Menurut As Shaabuni dalam tafsirnya Shafwatut Tafaasiir Juz 3 hal 218, kalimat “Walaa tajassasuu” berarti janganlah mencari-cari aurat (rahasia) kaum muslimin dan jangan memonitor aib-aib mereka. Ketika ditanya tentang kejadian menetesnya khamer (minuman keras) dari jenggot seorang yang bernama Walid bin Uqbah bin Abi Mu’ith, Ibnu Mas’ud r.a. dalam sebuah hadits yang diriwayatkan oleh Abu Dawud dan Ibnu Abi Syaibah mengatakan : 

“Kita dilarang melakukan tajassus, jika sesuatu telah nyata bagi kita, kita akan ambil (atasi)” (lihat Imam Az Zamakhsyari, Tafsir Al Kasysyaf Juz 4 hal 363).
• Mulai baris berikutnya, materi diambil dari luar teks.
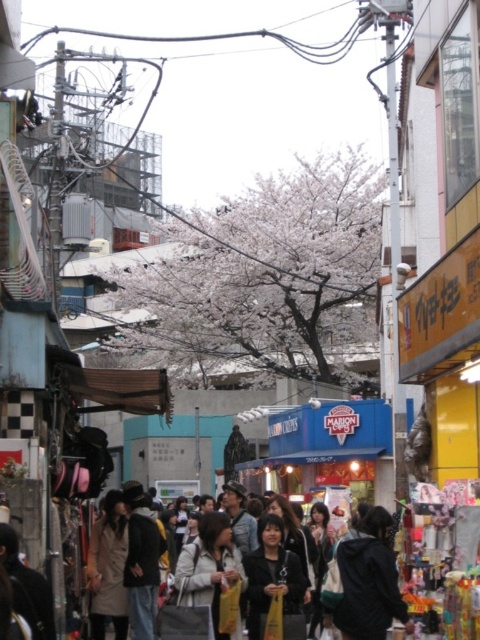
Is dark gray fabric crowd at center above dark gray hoodie at center?

Indeed, dark gray fabric crowd at center is positioned over dark gray hoodie at center.

Describe the element at coordinates (365, 579) in the screenshot. I see `dark gray fabric crowd at center` at that location.

Locate an element on the screen. Image resolution: width=480 pixels, height=640 pixels. dark gray fabric crowd at center is located at coordinates (365, 579).

Is dark gray fabric crowd at center bigger than light beige jacket at center?

Yes, dark gray fabric crowd at center is bigger than light beige jacket at center.

Between point (250, 632) and point (220, 572), which one is positioned in front?

Point (250, 632) is in front.

The height and width of the screenshot is (640, 480). Find the location of `dark gray fabric crowd at center`. dark gray fabric crowd at center is located at coordinates (365, 579).

Who is more distant from viewer, (x=387, y=534) or (x=212, y=529)?

Point (x=212, y=529)

Who is higher up, dark gray hoodie at center or light beige jacket at center?

Positioned higher is dark gray hoodie at center.

Is point (357, 550) positioned before point (204, 518)?

That is True.

This screenshot has height=640, width=480. Identify the location of dark gray hoodie at center. (369, 579).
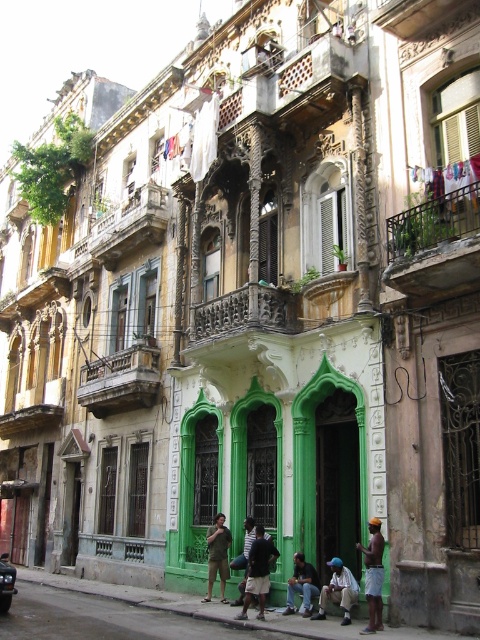
You are a delivery person standing at the entrance of the building. You need to deliver a package to the rusty metal balcony at upper right and then to the brown fabric shorts at lower right. Given that your delivery cart can move 2 meters per second, how long will it take you to travel from the balcony to the shorts?

The distance between the rusty metal balcony at upper right and the brown fabric shorts at lower right is 15.60 meters. At a speed of 2 meters per second, the time required would be 15.60 divided by 2, which equals 7.8 seconds. Therefore, it will take approximately 7.8 seconds to travel between them.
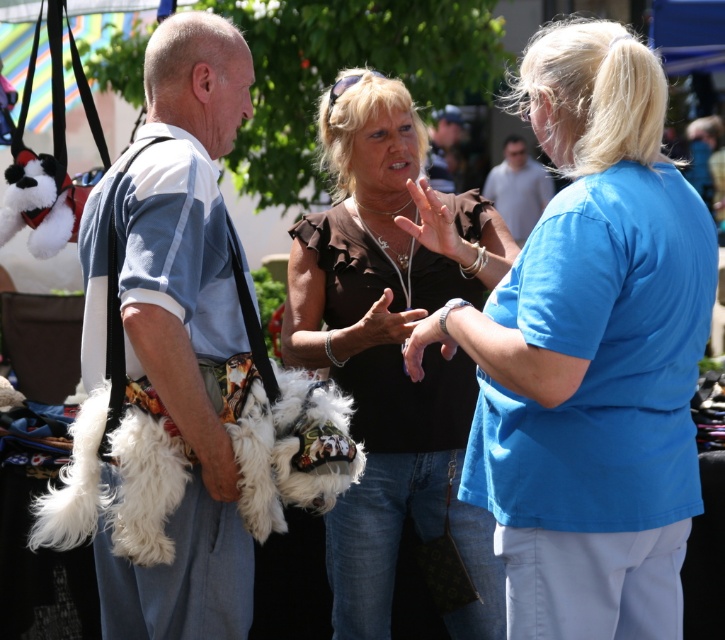
Is white fluffy dog at center closer to camera compared to matte brown leather wallet at center?

Yes.

Who is more forward, (65, 476) or (442, 192)?

Point (65, 476)

Does point (315, 465) lie behind point (442, 164)?

No, (315, 465) is in front of (442, 164).

In order to click on white fluffy dog at center in this screenshot , I will do `click(120, 481)`.

Is blue cotton shirt at upper right above brown ruffled shirt at center?

Yes.

Which is behind, point (465, 480) or point (326, 125)?

Positioned behind is point (326, 125).

Measure the distance between point (521, 444) and camera.

Point (521, 444) is 3.58 meters from camera.

Where is `blue cotton shirt at upper right`? This screenshot has height=640, width=725. blue cotton shirt at upper right is located at coordinates (589, 353).

Who is taller, blue cotton shirt at upper right or white fur bag at left?

Standing taller between the two is white fur bag at left.

Which is behind, point (626, 58) or point (218, 477)?

Point (218, 477)

Is point (547, 310) closer to viewer compared to point (162, 620)?

That is True.

Where is `blue cotton shirt at upper right`? blue cotton shirt at upper right is located at coordinates (589, 353).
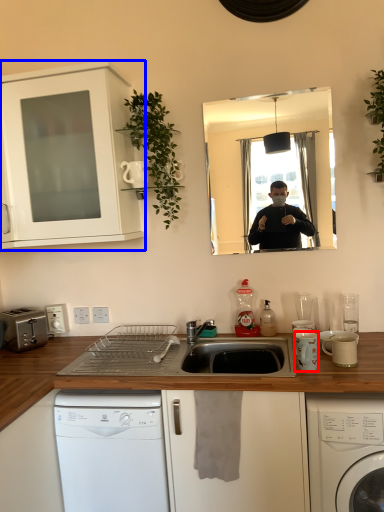
Question: Which object appears closest to the camera in this image, appliance (highlighted by a red box) or cabinetry (highlighted by a blue box)?

Choices:
 (A) appliance
 (B) cabinetry

Answer: (A)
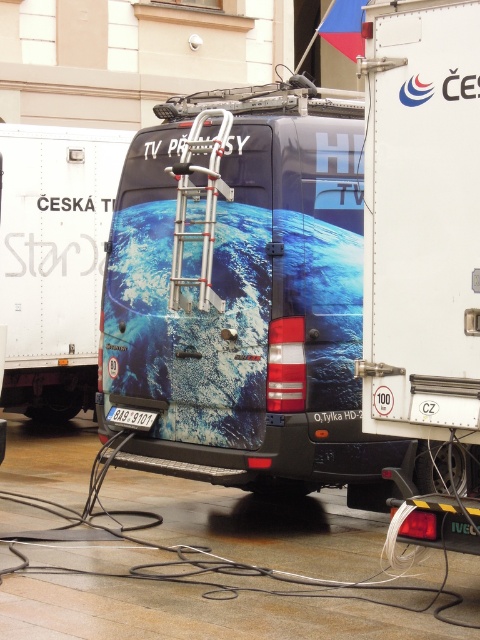
Between metallic silver ladder at center and aluminum ladder at center, which one has less height?

With less height is aluminum ladder at center.

Does metallic silver ladder at center have a larger size compared to aluminum ladder at center?

Indeed, metallic silver ladder at center has a larger size compared to aluminum ladder at center.

Image resolution: width=480 pixels, height=640 pixels. In order to click on metallic silver ladder at center in this screenshot , I will do `click(245, 305)`.

Who is shorter, white matte truck at right or metallic blue van at center?

metallic blue van at center is shorter.

Consider the image. Between white matte truck at right and metallic blue van at center, which one appears on the left side from the viewer's perspective?

metallic blue van at center

Between point (457, 193) and point (64, 365), which one is positioned behind?

Positioned behind is point (64, 365).

At what (x,y) coordinates should I click in order to perform the action: click on white matte truck at right. Please return your answer as a coordinate pair (x, y). The width and height of the screenshot is (480, 640). Looking at the image, I should click on (423, 252).

Does point (459, 532) lie behind point (210, 164)?

That is False.

Find the location of a particular element. The height and width of the screenshot is (640, 480). white matte truck at right is located at coordinates (423, 252).

Does point (470, 356) lie in front of point (219, 125)?

Yes.

Locate an element on the screen. white matte truck at right is located at coordinates (423, 252).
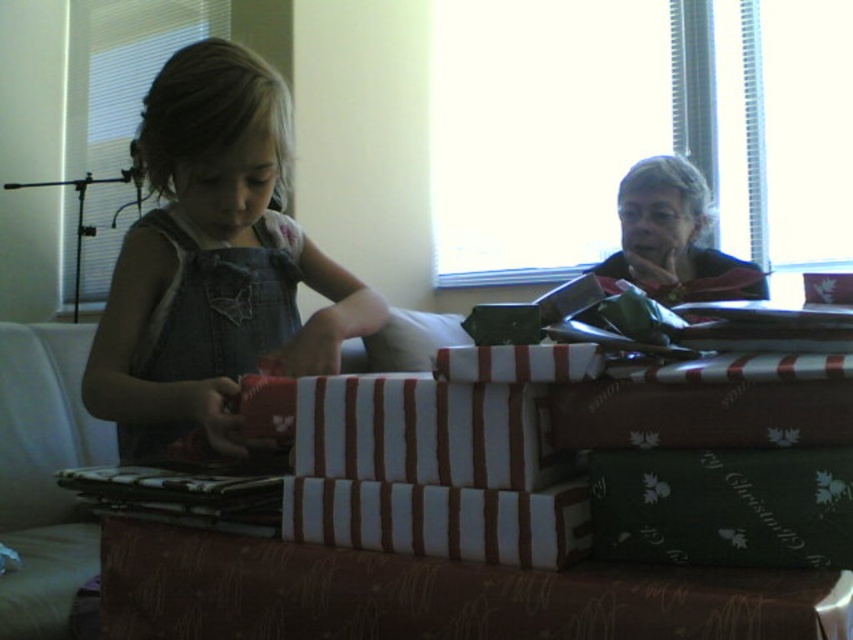
You are a tailor measuring the distance between two denim items in the image. The denim overalls at center and the matte denim dress at left are part of your project. Can you fit both items on a 2.5 inch wide tailor board without overlapping?

The denim overalls at center and the matte denim dress at left are 2.21 inches apart from each other. Since 2.21 inches is less than 2.5 inches, both items can fit on the tailor board without overlapping.

You are a fashion designer observing the scene. You need to determine which clothing item, the denim overalls at center or the matte denim dress at left, would be more suitable for a child who needs to sit on the floor while playing. Consider their height differences as seen in the image.

The denim overalls at center is taller than the matte denim dress at left, so the matte denim dress at left would be more suitable for a child sitting on the floor as it allows for easier movement without excess fabric.

You are standing in the room and see two points in the scene. The first point is at coordinate point (207,214) and the second is at point (157,451). Which point is closer to you?

Point (207,214) is in front of point (157,451), so it is closer to you.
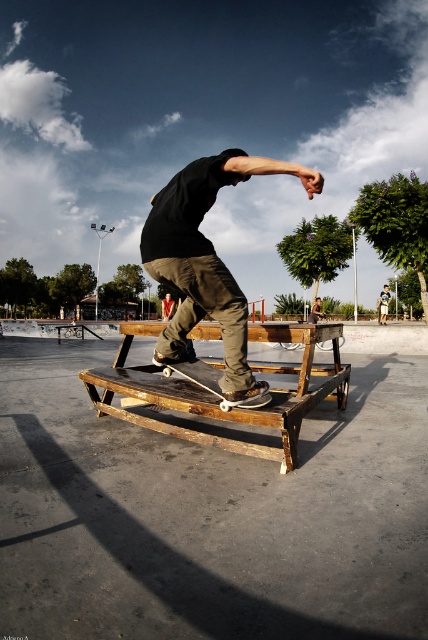
Is wooden bench at center closer to camera compared to white plastic skateboard at center?

Yes, it is in front of white plastic skateboard at center.

Does wooden bench at center have a smaller size compared to white plastic skateboard at center?

No.

Does point (269, 337) lie in front of point (186, 365)?

Yes.

This screenshot has width=428, height=640. I want to click on wooden bench at center, so click(x=217, y=397).

Does matte black skateboard at center have a larger size compared to white plastic skateboard at center?

Yes, matte black skateboard at center is bigger than white plastic skateboard at center.

Based on the photo, measure the distance between matte black skateboard at center and white plastic skateboard at center.

The distance of matte black skateboard at center from white plastic skateboard at center is 16.69 inches.

This screenshot has width=428, height=640. I want to click on matte black skateboard at center, so click(x=205, y=260).

Which is below, matte black skateboard at center or wooden bench at center?

wooden bench at center is lower down.

Who is positioned more to the right, matte black skateboard at center or wooden bench at center?

wooden bench at center

Find the location of a particular element. This screenshot has height=640, width=428. matte black skateboard at center is located at coordinates (205, 260).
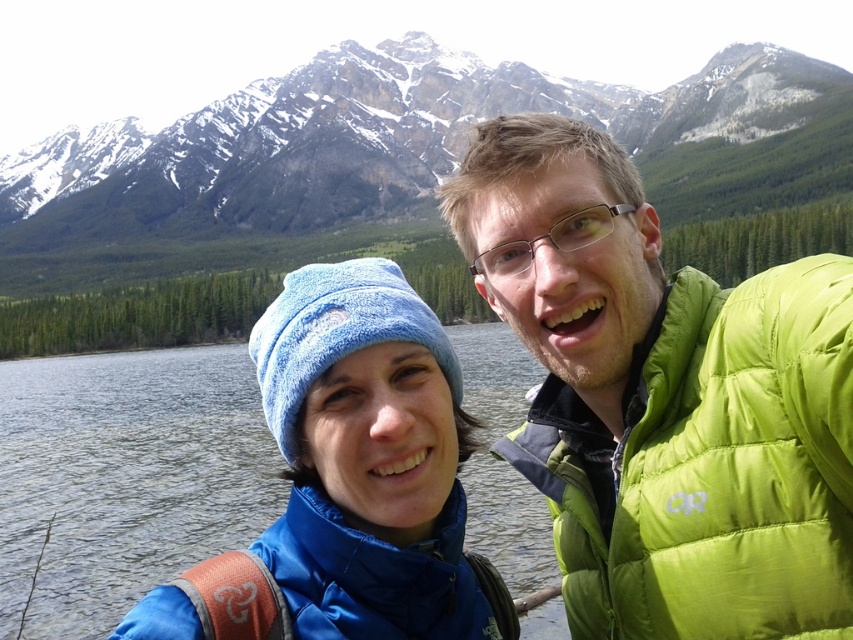
Find the location of a particular element. Image resolution: width=853 pixels, height=640 pixels. snowy rock mountain at upper center is located at coordinates (370, 134).

What are the coordinates of `snowy rock mountain at upper center` in the screenshot? It's located at (370, 134).

Between lime green puffer jacket at upper right and blue synthetic down jacket at lower left, which one has more height?

With more height is lime green puffer jacket at upper right.

Does point (810, 284) come closer to viewer compared to point (347, 556)?

Yes.

Is point (675, 396) positioned behind point (489, 630)?

No, (675, 396) is in front of (489, 630).

Image resolution: width=853 pixels, height=640 pixels. In order to click on lime green puffer jacket at upper right in this screenshot , I will do `click(664, 397)`.

Is point (577, 506) more distant than point (317, 58)?

That is False.

Identify the location of lime green puffer jacket at upper right. This screenshot has height=640, width=853. tap(664, 397).

Locate an element on the screen. lime green puffer jacket at upper right is located at coordinates (664, 397).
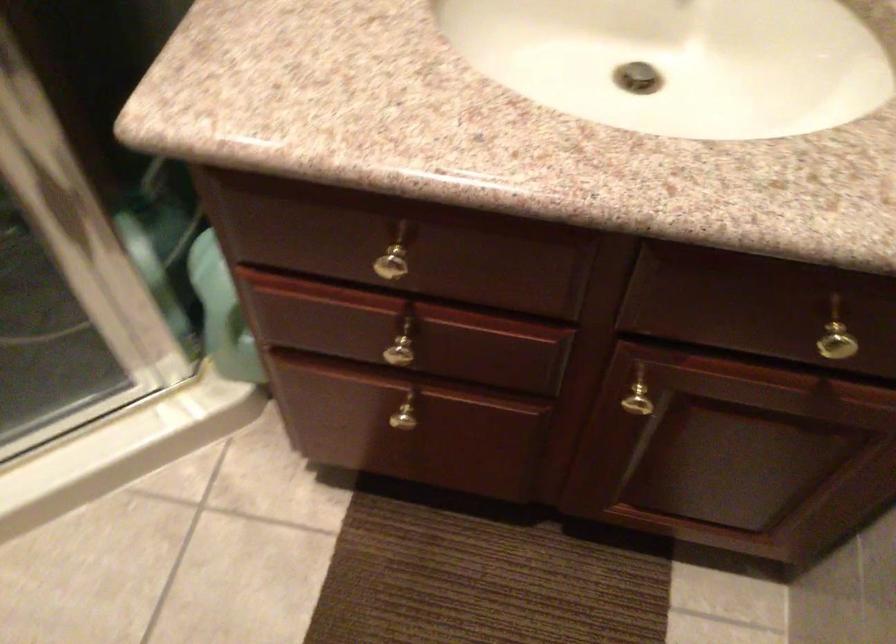
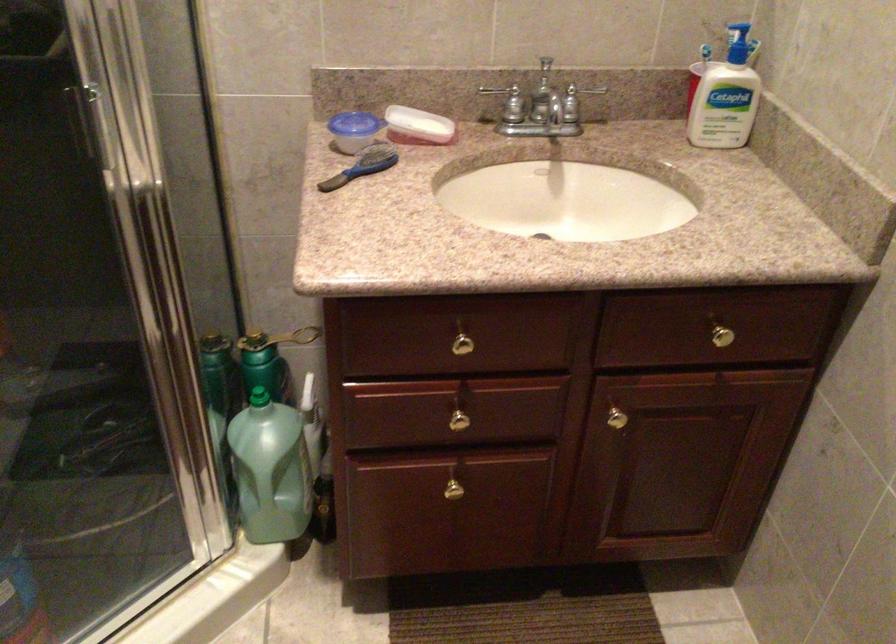
Locate, in the second image, the point that corresponds to pixel 641 384 in the first image.

(612, 411)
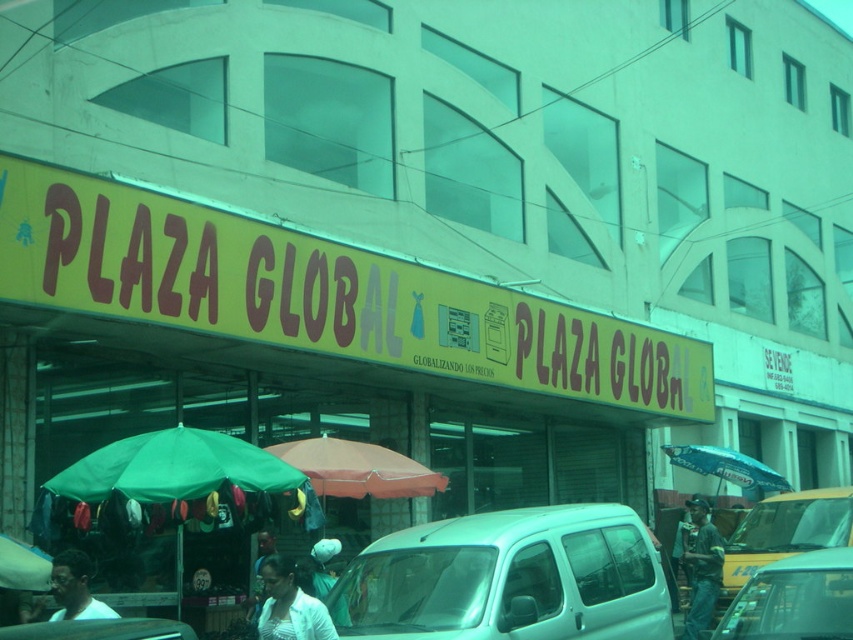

Larangan penyadapan, memata-matai, atau tajassus terhadap kaum muslimin dalam ayat di atas bersifat umum, berlaku bagi perorangan, kelompok, maupun negara. Baik tajassus itu dilakukan untuk kepentingan sendiri maupun untuk kepentingan orang lain. Hukum larangan tajassus terhadap kaum muslimin itu berlaku pula terhadap warga negara non muslim (kafir dzimmi). Sebab, seorang kafir yang tunduk kepada negara Islam dan berstatus sebagai warga negara yang dilindungi, terhadapnya belaku seluruh hukum Islam kecuali hukum-hukum yang berkenaan dengan aqidah dan ibadah. 

Lagi-lagi saya mencari aman, ini bukan pendapat saya sendiri, bukan hasil ijtihad saya sendiri, saya hanya meneruskan penjelasan Syaikh Taqiyuddin An-Nabhani dalam kitabnya Syakhsiyah Islamiyah Islam jilid II halaman 346 dan 347. Silakan meluncur ke TKP kalau tidak percaya. Sudah pada punya kitabnya belum? Kalau belum, ya beli dong… hehe…

Lanjut… Jadi pembahasan ini sekali lagi saya katakan, sifatnya umum, mencakup semua yang termasuk tindakan spionase adalah HARAM. Ahmad Bin Daud telah meriwayatkan hadis dengan sanad dari Miqdad dan Abu Umamah, keduanya berkata: bahwa Rasulullah bersabda:
Sesungguhnya seorang amir jika ia mencari keraguan (memata-matai) di tengah-tengah masyarakat, berarti ia telah merusak mereka.

Nah, ikhawani fillaah rahimakumullah…. 

Mudah-mudahan tulisan singkat ini bermanfaat secara umum bagi antum yang (kebetulan) membacanya, dan bagi diri saya pada khususnya. Mudah-mudahan Allah Swt berkenan menjadikan diri kita orang-orang yang faqih dalam agama, tafaqquh fiddiin… Aamiin… 

Mohon maaf jika ada kalimat-kalimat yang tidak berkenan di hati, kurang dan lebihnya saya minta maaf, dan monon koreksinya. Hakadza minni, syukron ‘ala ihtimamikum. Wallaahua'lam bishshowab...

Akhukum fillaah...
*Van Ar Rahman

24 November 2013, Asrama Darul Fikr, Surabaya.